In 2019, film producer Rick Allen, who had been recording the underwater excavation of Blackbeard’s Queen Anne’s Revenge since the 1990s, sued the State of North Carolina for copyright infringement after the state posted Allen’s images and video clips on its tourist website.  The case went up to the US Supreme Court, which ruled that Allen could not sue the state because of the state’s protection under the 11th Amendment which grants states sovereign immunity.

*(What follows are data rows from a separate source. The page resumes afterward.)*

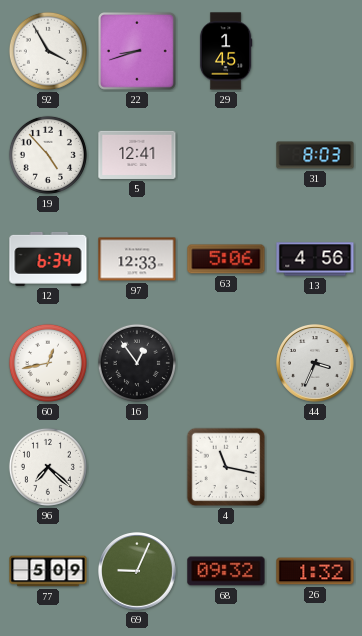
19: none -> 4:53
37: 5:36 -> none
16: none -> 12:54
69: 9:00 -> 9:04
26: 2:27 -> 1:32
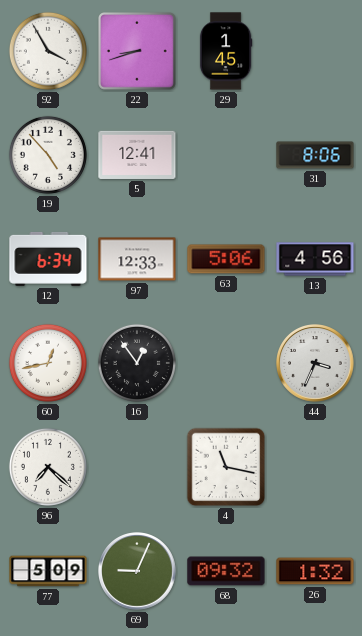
31: 8:03 -> 8:06
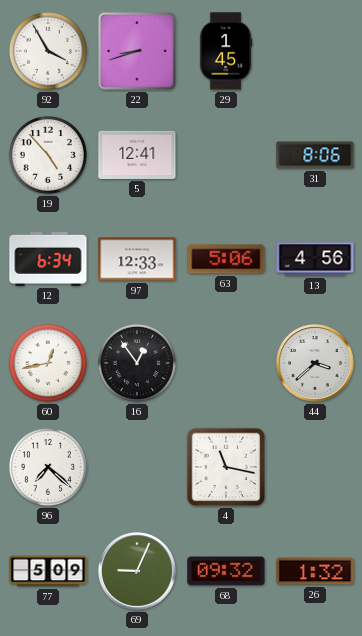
44: 3:34 -> 3:38
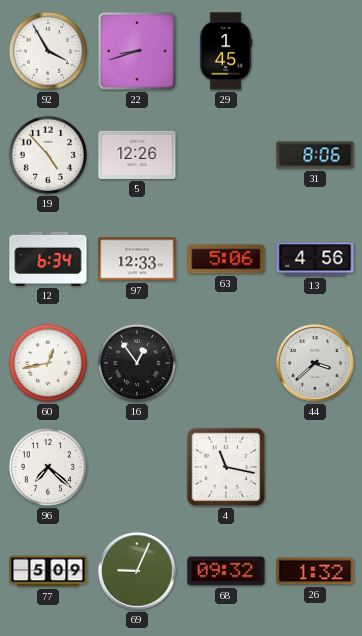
5: 12:41 -> 12:26
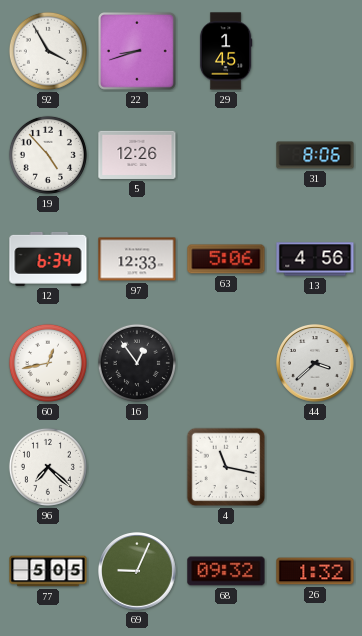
77: 5:09 -> 5:05
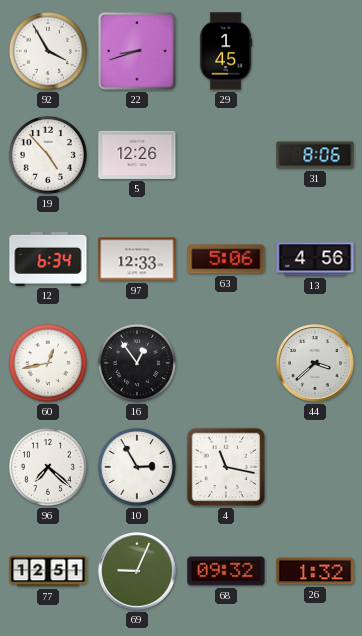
10: none -> 2:55
77: 5:05 -> 12:51
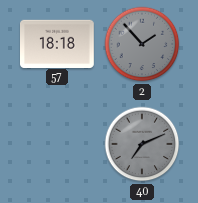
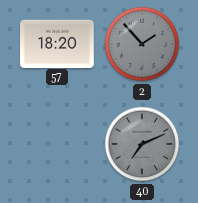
57: 18:18 -> 18:20
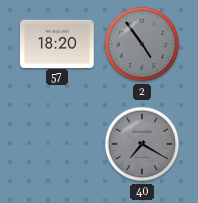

Normally, once a case is decided by the Supreme Court, the case is closed.  However, in very rare circumstances, a case is reheard under limited review.  Included in the documents submitted to the Court was a 2006 case in which the Supreme Court ruled that a state could not violate a person’s Constitutional rights and then claim sovereign immunity.  Allen had argued that the State of North Carolina had violated his 5th and 14th Amendment rights by depriving him of due process required under those Amendments.  More importantly, the 5th Amendment includes what is called the “Takings Clause”.  This clause states that a state government cannot take an individual’s property without compensation.  Allen’s argument, based on the 2006 case, was that the state cannot take his images, refuse to pay him compensation for that use, and then claim sovereign immunity.  For some reason, the Court did not address this argument in its opinion, leading to a rare rehearing based on this argument. 

It seems only fair to rehear the case in this situation.  Otherwise it leaves open the door that a state could confiscate an individual’s property without compensation, and then have a court dismiss a lawsuit disputing the confiscation based on sovereign immunity.